Rock-cut monument in Fars, Iran

Qadamgah (Persian: قدمگاه) or Chasht-Khor (چاشت خور) is an Achaemenid rock-cut monument at the southeastern part of the Kuh-e Rahmat mountain in Fars province of Iran, about 40 km south of Persepolis. It consists of three platforms with rear walls and staircases, and features cavities on the back wall and a now-dry spring and pond at the bottom.

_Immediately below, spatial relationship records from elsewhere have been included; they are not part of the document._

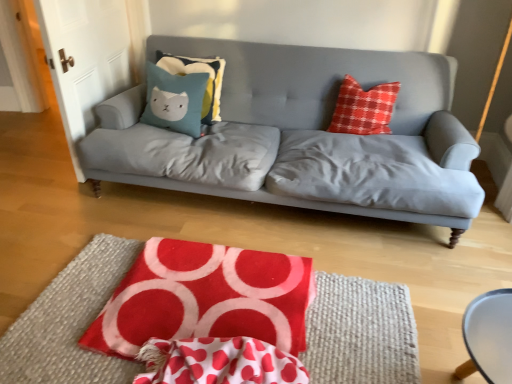
Locate an element on the screen. The height and width of the screenshot is (384, 512). free spot behind red felt rug at center is located at coordinates (208, 217).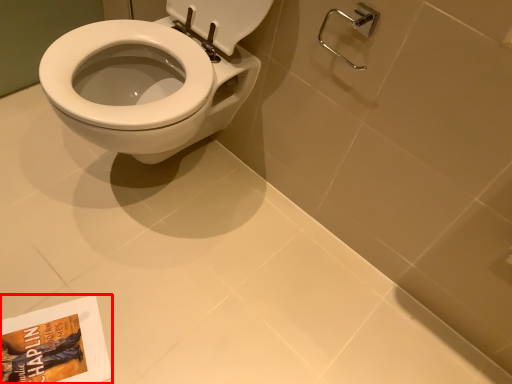
Question: Considering the relative positions of paperback book (annotated by the red box) and shower in the image provided, where is paperback book (annotated by the red box) located with respect to the staircase?

Choices:
 (A) right
 (B) left

Answer: (B)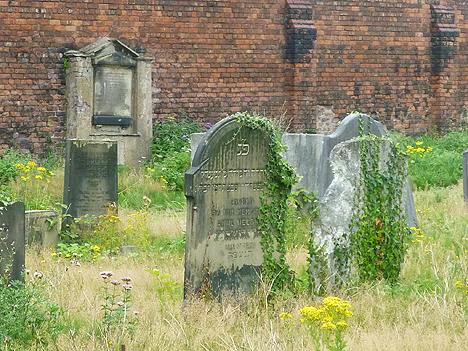
Find the location of a particular element. columns is located at coordinates (308, 94), (439, 71).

Its function has been a matter of debate, with latest research pointing to a religious function related to the holy element water.

==Name==
Qadamgah, also transliterated as Kadam Gah (قدمگاه Qadamgāh, /fa/), is the modern Persian word for "footprint". Another local name is Qadamgāh-e Ali (قدمگاه علی, literally "the footprint of Ali"). The structure is also called Īvān-e Qadmgāh (ایوان قدمگاه, literally "the iwan of Qadamgah").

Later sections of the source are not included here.